— Я вернулся из татарского плена.
— О! Тысяча чертей, не удивительно, что пожелтели. Ели конину и пили кобылье молоко.
— Вы знаете, — таинственно шепнул Чурили, — что я не понимаю, как всё открылось.
— Что? Этого быть не может! — воскликнул Кжистоф, с нетерением бросая одежду. — Это не может быть.
— Как пить дать. Сегодня князь вернулся, должно быть, на дороге узнал, что его увезли в Литву. Но от кого?
— Не понимаю. Клянусь честью, что не понимаю. За товарищей я ручаюсь, а я вёл их рядом до самого Кракова.
— Когда вы вернулись?
— Три дня назад.
— Все?
— Подождите! Я дома, Ленчичанин на мгновение остался и припозднился, но вчера вернулся. Никто иной, как он. Он допился.
И, злобно поднимая кулак, прибавил:
— Клянусь, что его больше не буду использовать, пусть с голоду подыхает и делает что хочет.
Сказав это, он побежал к дверке в другую комнату, высунулся в неё наполовину и начал кричать.

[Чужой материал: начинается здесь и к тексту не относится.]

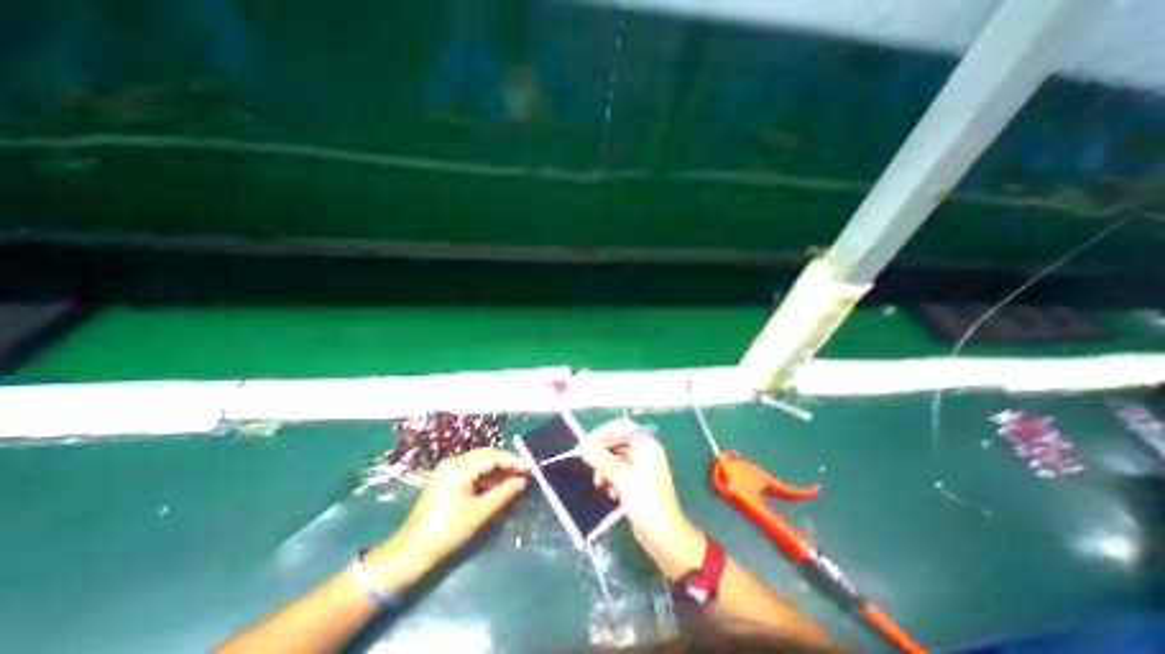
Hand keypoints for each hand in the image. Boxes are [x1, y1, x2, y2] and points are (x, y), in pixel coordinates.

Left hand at [382, 449, 529, 565]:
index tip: (529, 467)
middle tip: (524, 472)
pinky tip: (498, 484)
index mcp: (459, 467)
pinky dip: (486, 477)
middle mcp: (453, 463)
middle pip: (486, 456)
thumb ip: (503, 494)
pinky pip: (471, 472)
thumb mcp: (478, 512)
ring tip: (515, 478)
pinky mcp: (447, 480)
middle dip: (506, 463)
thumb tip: (522, 482)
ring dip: (497, 470)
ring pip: (479, 464)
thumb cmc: (446, 531)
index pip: (492, 456)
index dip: (513, 461)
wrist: (410, 553)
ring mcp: (448, 471)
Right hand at [580, 418, 705, 577]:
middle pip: (617, 443)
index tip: (585, 444)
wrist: (664, 535)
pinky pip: (619, 471)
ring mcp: (641, 466)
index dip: (602, 433)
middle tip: (587, 463)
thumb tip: (585, 448)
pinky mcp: (637, 480)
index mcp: (646, 445)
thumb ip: (603, 461)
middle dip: (602, 454)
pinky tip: (612, 494)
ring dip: (605, 469)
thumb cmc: (647, 503)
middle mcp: (644, 451)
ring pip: (615, 458)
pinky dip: (612, 479)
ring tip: (600, 484)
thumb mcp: (623, 480)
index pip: (621, 428)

— Ну, вставай, и иди сюда, слышишь.
— Гм, иду, иду, — ответил ему приглушённый голос. — Сказать правду, я не выспался ещё, но иду.
И почти сразу же в двери достаточно скромно, потому что только в неопрятной одежде, показался Ленчичанин, протирая глаза и почёсывая голову.
— Ну что? — спросил он, водя по кругу ещё сонным взглядом.
— Говори правду! — громко зарычал Пеняжек. — А нет, тогда тебя на улицу через окно выкину; говори правду.
— Но какую? Я не знаю, чего вы хотите. Я могу сказать вам сто великих истин, начиная с самой огромной в отношении совершенства Марци у пани Крачковой.
— Здесь не о глумлении идёт речь, а о предательстве.